◆ What is required
Take nothing but the lines from the one with "Une espérance de vie renforcée par le dév" through the one with "Article précédent" in the entries below, both ends kept, and return them exactly with pictures left out.

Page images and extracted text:
Segment Open

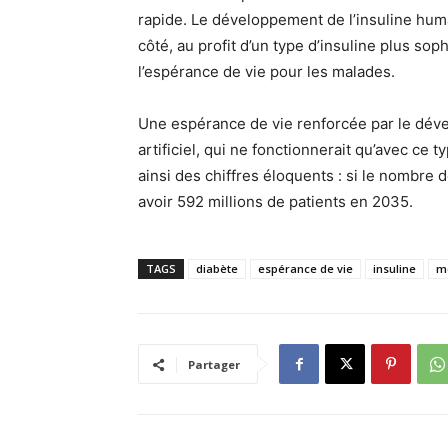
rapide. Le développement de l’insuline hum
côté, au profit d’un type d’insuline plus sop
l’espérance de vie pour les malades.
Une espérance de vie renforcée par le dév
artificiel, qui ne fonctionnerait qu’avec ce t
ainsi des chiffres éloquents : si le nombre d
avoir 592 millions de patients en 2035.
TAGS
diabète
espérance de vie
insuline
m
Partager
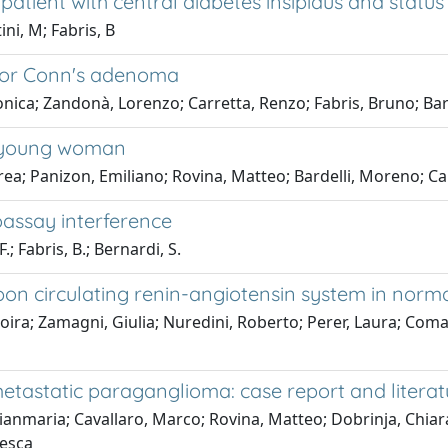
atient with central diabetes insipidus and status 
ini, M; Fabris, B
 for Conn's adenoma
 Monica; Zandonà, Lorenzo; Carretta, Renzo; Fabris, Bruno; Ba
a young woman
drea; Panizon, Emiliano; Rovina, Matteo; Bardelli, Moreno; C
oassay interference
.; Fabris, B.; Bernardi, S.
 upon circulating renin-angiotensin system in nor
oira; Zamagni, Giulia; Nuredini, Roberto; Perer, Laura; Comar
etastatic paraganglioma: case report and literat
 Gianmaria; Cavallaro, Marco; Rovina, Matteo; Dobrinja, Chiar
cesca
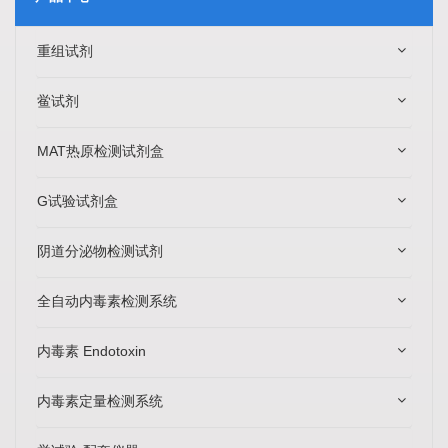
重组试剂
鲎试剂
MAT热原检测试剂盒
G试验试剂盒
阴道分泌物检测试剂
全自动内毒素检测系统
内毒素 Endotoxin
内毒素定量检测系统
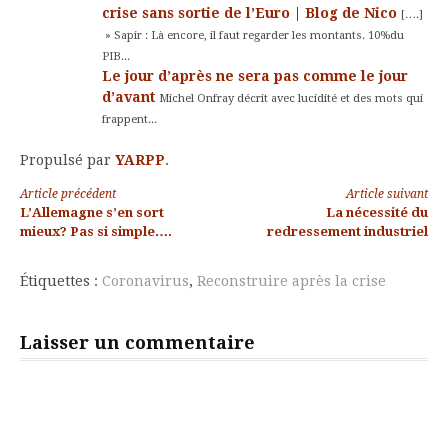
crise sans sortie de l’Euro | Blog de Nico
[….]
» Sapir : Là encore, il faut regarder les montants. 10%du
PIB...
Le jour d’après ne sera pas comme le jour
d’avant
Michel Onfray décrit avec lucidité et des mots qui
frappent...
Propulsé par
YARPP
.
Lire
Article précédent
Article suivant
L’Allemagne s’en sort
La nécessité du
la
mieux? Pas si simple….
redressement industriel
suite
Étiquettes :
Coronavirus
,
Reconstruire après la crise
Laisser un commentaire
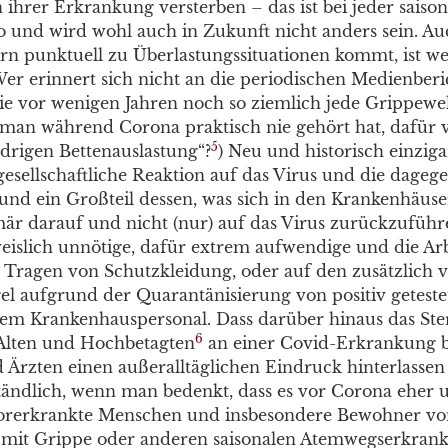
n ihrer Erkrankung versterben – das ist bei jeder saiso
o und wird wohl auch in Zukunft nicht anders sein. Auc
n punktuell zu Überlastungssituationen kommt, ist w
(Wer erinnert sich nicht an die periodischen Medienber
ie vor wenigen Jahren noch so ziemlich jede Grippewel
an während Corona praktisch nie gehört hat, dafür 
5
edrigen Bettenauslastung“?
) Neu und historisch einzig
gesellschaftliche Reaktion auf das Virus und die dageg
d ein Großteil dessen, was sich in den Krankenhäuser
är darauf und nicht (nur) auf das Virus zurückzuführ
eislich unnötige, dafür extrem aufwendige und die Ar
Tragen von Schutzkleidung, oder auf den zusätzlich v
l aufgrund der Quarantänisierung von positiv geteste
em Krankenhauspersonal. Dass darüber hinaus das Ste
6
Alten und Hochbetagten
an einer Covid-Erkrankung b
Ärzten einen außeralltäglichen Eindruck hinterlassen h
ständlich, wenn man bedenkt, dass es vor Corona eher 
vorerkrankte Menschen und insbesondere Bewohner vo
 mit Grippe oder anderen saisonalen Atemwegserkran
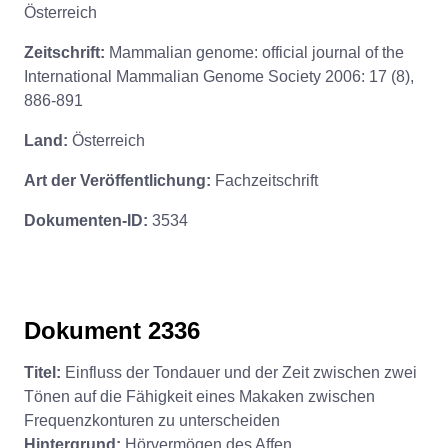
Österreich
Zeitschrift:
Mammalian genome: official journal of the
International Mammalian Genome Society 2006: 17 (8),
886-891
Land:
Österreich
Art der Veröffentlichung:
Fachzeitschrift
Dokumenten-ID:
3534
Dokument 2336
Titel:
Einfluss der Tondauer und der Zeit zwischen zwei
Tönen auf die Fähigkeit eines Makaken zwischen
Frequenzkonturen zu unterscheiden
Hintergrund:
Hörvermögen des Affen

Segment Closed

◆ Task solution
Une espérance de vie renforcée par le dév
artificiel, qui ne fonctionnerait qu’avec ce t
ainsi des chiffres éloquents : si le nombre d
avoir 592 millions de patients en 2035.
TAGS
diabète
espérance de vie
insuline
m
Partager
atient with central diabetes insipidus and status 
ini, M; Fabris, B
 for Conn's adenoma
 Monica; Zandonà, Lorenzo; Carretta, Renzo; Fabris, Bruno; Ba
a young woman
drea; Panizon, Emiliano; Rovina, Matteo; Bardelli, Moreno; C
oassay interference
.; Fabris, B.; Bernardi, S.
 upon circulating renin-angiotensin system in nor
oira; Zamagni, Giulia; Nuredini, Roberto; Perer, Laura; Comar
etastatic paraganglioma: case report and literat
 Gianmaria; Cavallaro, Marco; Rovina, Matteo; Dobrinja, Chiar
cesca
重组试剂
鲎试剂
MAT热原检测试剂盒
G试验试剂盒
阴道分泌物检测试剂
全自动内毒素检测系统
内毒素 Endotoxin
内毒素定量检测系统
crise sans sortie de l’Euro | Blog de Nico
[….]
» Sapir : Là encore, il faut regarder les montants. 10%du
PIB...
Le jour d’après ne sera pas comme le jour
d’avant
Michel Onfray décrit avec lucidité et des mots qui
frappent...
Propulsé par
YARPP
.
Lire
Article précédent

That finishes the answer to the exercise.